Exercise requirements →
Should a line in the entries below contain "Leistung", return that line.

Source records →
****
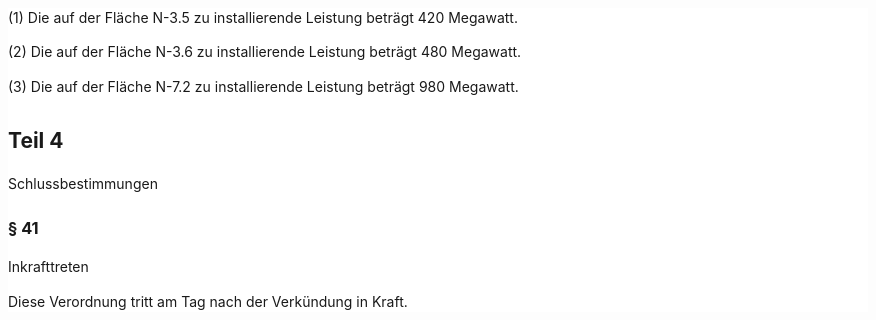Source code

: <div>

<div class="jnhtml">

<div>

<div class="jurAbsatz">

(1) Die auf der Fläche N-3.5 zu installierende Leistung beträgt 420
Megawatt.

</div>

<div class="jurAbsatz">

(2) Die auf der Fläche N-3.6 zu installierende Leistung beträgt 480
Megawatt.

</div>

<div class="jurAbsatz">

(3) Die auf der Fläche N-7.2 zu installierende Leistung beträgt 980
Megawatt.

</div>

</div>

</div>

</div>

<span id="BJNR005800022BJNG001600000.html"></span>

## Teil 4  
Schlussbestimmungen

<span id="BJNR005800022BJNE004300000.html"></span>

### § 41  
Inkrafttreten

<div>

<div class="jnhtml">

<div>

<div class="jurAbsatz">

Diese Verordnung tritt am Tag nach der Verkündung in Kraft.

</div>

</div>

</div>

</div>
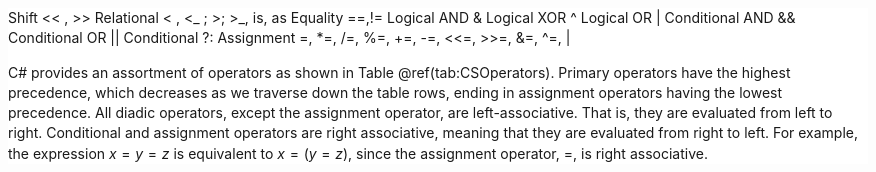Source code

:    <td style="text-align:left;"> Shift </td>
   <td style="text-align:left;"> &lt;&lt; , &gt;&gt; </td>
  </tr>
  <tr>
   <td style="text-align:left;"> Relational </td>
   <td style="text-align:left;"> &lt; , &lt;_ ; &gt;; &gt;_, is, as </td>
  </tr>
  <tr>
   <td style="text-align:left;"> Equality </td>
   <td style="text-align:left;"> ==,!= </td>
  </tr>
  <tr>
   <td style="text-align:left;"> Logical AND </td>
   <td style="text-align:left;"> &amp; </td>
  </tr>
  <tr>
   <td style="text-align:left;"> Logical XOR </td>
   <td style="text-align:left;"> ^ </td>
  </tr>
  <tr>
   <td style="text-align:left;"> Logical OR </td>
   <td style="text-align:left;"> | </td>
  </tr>
  <tr>
   <td style="text-align:left;"> Conditional AND </td>
   <td style="text-align:left;"> &amp;&amp; </td>
  </tr>
  <tr>
   <td style="text-align:left;"> Conditional OR </td>
   <td style="text-align:left;"> || </td>
  </tr>
  <tr>
   <td style="text-align:left;"> Conditional </td>
   <td style="text-align:left;"> ?: </td>
  </tr>
  <tr>
   <td style="text-align:left;"> Assignment </td>
   <td style="text-align:left;"> =, *=, /=, %=, +=, -=, &lt;&lt;=, &gt;&gt;=, &amp;=, ^=, | </td>
  </tr>
</tbody>
</table>

C\# provides an assortment of operators as shown in
Table \@ref(tab:CSOperators). Primary operators have the highest
precedence, which decreases as we traverse down the table rows,
ending in assignment operators having the lowest precedence. All
diadic operators, except the assignment operator, are
left-associative. That is, they are evaluated from left to right.
Conditional and assignment operators are right associative,
meaning that they are evaluated from right to left. For example,
the expression $x=y=z$ is equivalent to $x=(y=z)$, since the
assignment operator, $=$, is right associative.
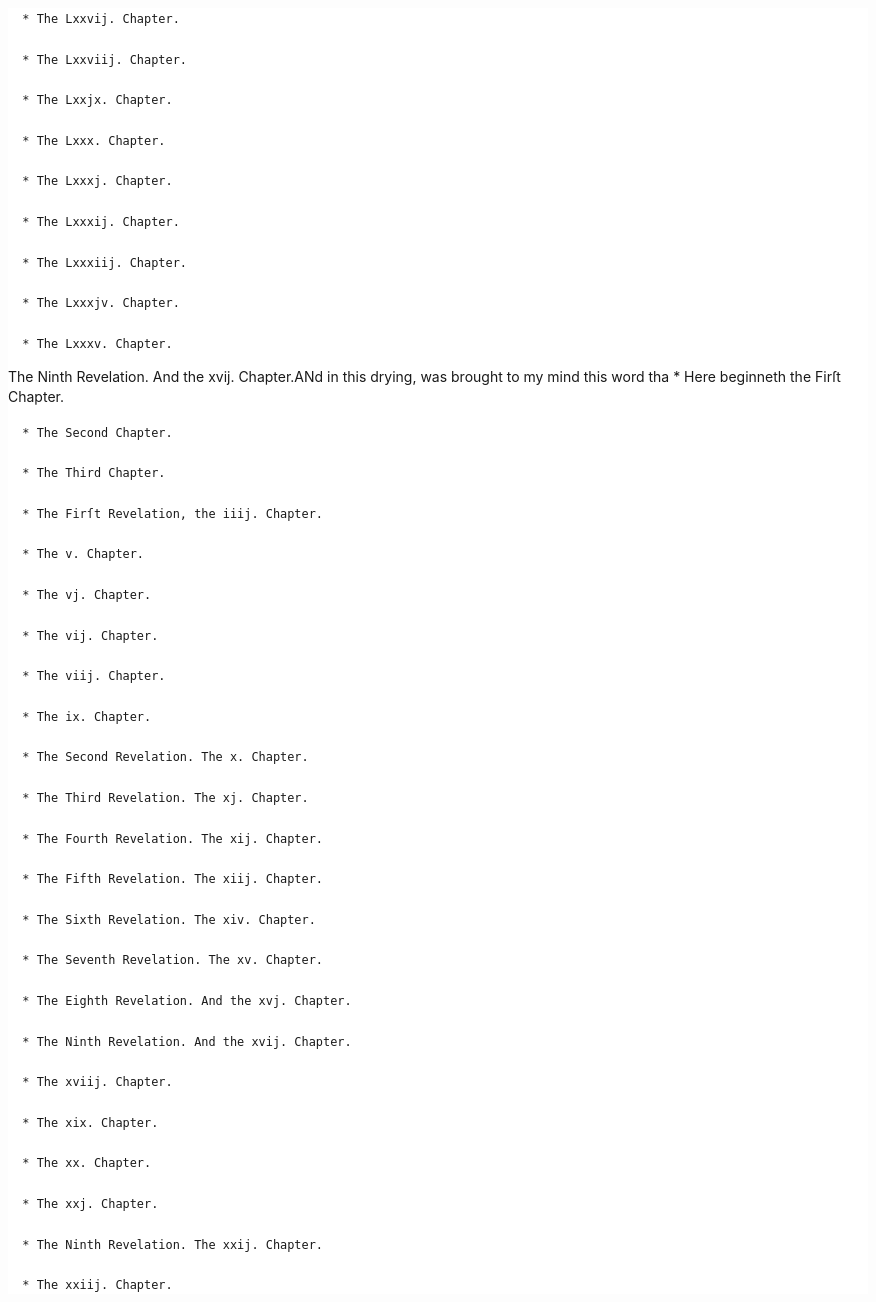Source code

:       * The Lxxvij. Chapter.

      * The Lxxviij. Chapter.

      * The Lxxjx. Chapter.

      * The Lxxx. Chapter.

      * The Lxxxj. Chapter.

      * The Lxxxij. Chapter.

      * The Lxxxiij. Chapter.

      * The Lxxxjv. Chapter.

      * The Lxxxv. Chapter.
The Ninth Revelation. And the xvij. Chapter.ANd in this drying, was brought to my mind this word tha
      * Here beginneth the Firſt Chapter.

      * The Second Chapter.

      * The Third Chapter.

      * The Firſt Revelation, the iiij. Chapter.

      * The v. Chapter.

      * The vj. Chapter.

      * The vij. Chapter.

      * The viij. Chapter.

      * The ix. Chapter.

      * The Second Revelation. The x. Chapter.

      * The Third Revelation. The xj. Chapter.

      * The Fourth Revelation. The xij. Chapter.

      * The Fifth Revelation. The xiij. Chapter.

      * The Sixth Revelation. The xiv. Chapter.

      * The Seventh Revelation. The xv. Chapter.

      * The Eighth Revelation. And the xvj. Chapter.

      * The Ninth Revelation. And the xvij. Chapter.

      * The xviij. Chapter.

      * The xix. Chapter.

      * The xx. Chapter.

      * The xxj. Chapter.

      * The Ninth Revelation. The xxij. Chapter.

      * The xxiij. Chapter.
****
Expected answer →
(1) Die auf der Fläche N-3.5 zu installierende Leistung beträgt 420
(2) Die auf der Fläche N-3.6 zu installierende Leistung beträgt 480
(3) Die auf der Fläche N-7.2 zu installierende Leistung beträgt 980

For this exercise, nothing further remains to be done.